Tanmay Agarwal fell short of Brian Lara's world record for the highest individual score (501*) in first-class cricket by some distance but he did break the world record for most sixes. The Hyderabad opener, who smashed the fastest triple century in the history of first-class cricket on day 1 of the Ranji Trophy Plate Group match against Arunachala Pradesh at the NexGen Cricket Ground in Hyderabad, was dismissed for 366 on Saturday.
Resuming the day at 323, Agarwal took little time to get to 350. He added five more sixes to his overnight tally of 21 to finish with 26 maximums - the most by a batter in a first-class innings. He went past Colin Munro's 23 sixes. The New Zealand all-rounder had achieved the feat while playing for Auckland against Central Districts in 2015. The third on the list is Afghanistan's Shafiqullah Shinwari, who had hit 22 sixes for Kabul Region against Boost.
To put Tanmay's efforts into perspective in terms of Indian cricket, the previous most number of sixes in a first-class innings was 14 jointly held by Ishan Kishan and Shakti Singh.
Agarwal's 366 is the joint fourth-highest first-class score by an Indian along with MV Sridhar. The record for the highest score stands with BB Nimbalkar, who hit an unbeaten 443 in a Ranji Trophy match between Maharashtra and Kathiawar. That is also the only instance of a quadruple century in Ranji Trophy.
Agarwal finished with 366 off just 181 balls hitting 34 fours and 26 sixes, scoring at a strike rate of 202.21. Hyderabad declared their first innings at 615 for 5 in just 59.3 overs with a lead of 443. Their innings run rate was more than 10 runs per over.

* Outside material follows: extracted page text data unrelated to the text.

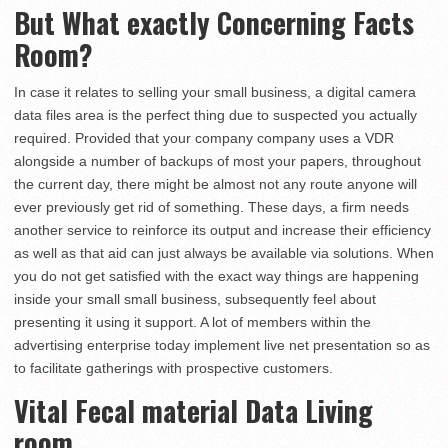
But What exactly Concerning Facts
Room?
In case it relates to selling your small business, a digital camera
data files area is the perfect thing due to suspected you actually
required. Provided that your company company uses a VDR
alongside a number of backups of most your papers, throughout
the current day, there might be almost not any route anyone will
ever previously get rid of something. These days, a firm needs
another service to reinforce its output and increase their efficiency
as well as that aid can just always be available via solutions. When
you do not get satisfied with the exact way things are happening
inside your small small business, subsequently feel about
presenting it using it support. A lot of members within the
advertising enterprise today implement live net presentation so as
to facilitate gatherings with prospective customers.
Vital Fecal material Data Living
room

Tanmay was not eyeing Brian Lara's 501*
So when did he come to know about the world record? "After the end of the day's play... From teammates to my family, everyone is very happy," Agarwal, who already has 11 first-class tons before this record, added.
So what does he make of his triple hundred considering the quality of opposition? "When you compare with Elite teams, this kind of feat is not possible, but I didn't think about the quality of the opposition and kept playing the way I had to.
"The world record just happened. Nothing was planned. There were no plans that I would do this and that. It just happened," said Agarwal, who has played all his cricket for Hyderabad.
Tanmay was not even thinking of going past the legendary Lara's unbeaten 501. "No, I am not because I don't know how much longer we will be batting on Saturday. As long as I bat tomorrow, I will try to play like I started the innings today. If it happens, it happens. I don't have in mind that I have to achieve this or that," Agarwal sounded nonchalant.
Tanmay Agarwal may have broken multiple records but the lopsided contest against a north-eastern side once again raised questions about directly integrating them into Ranji Trophy where records are being broken at monotonic regularity.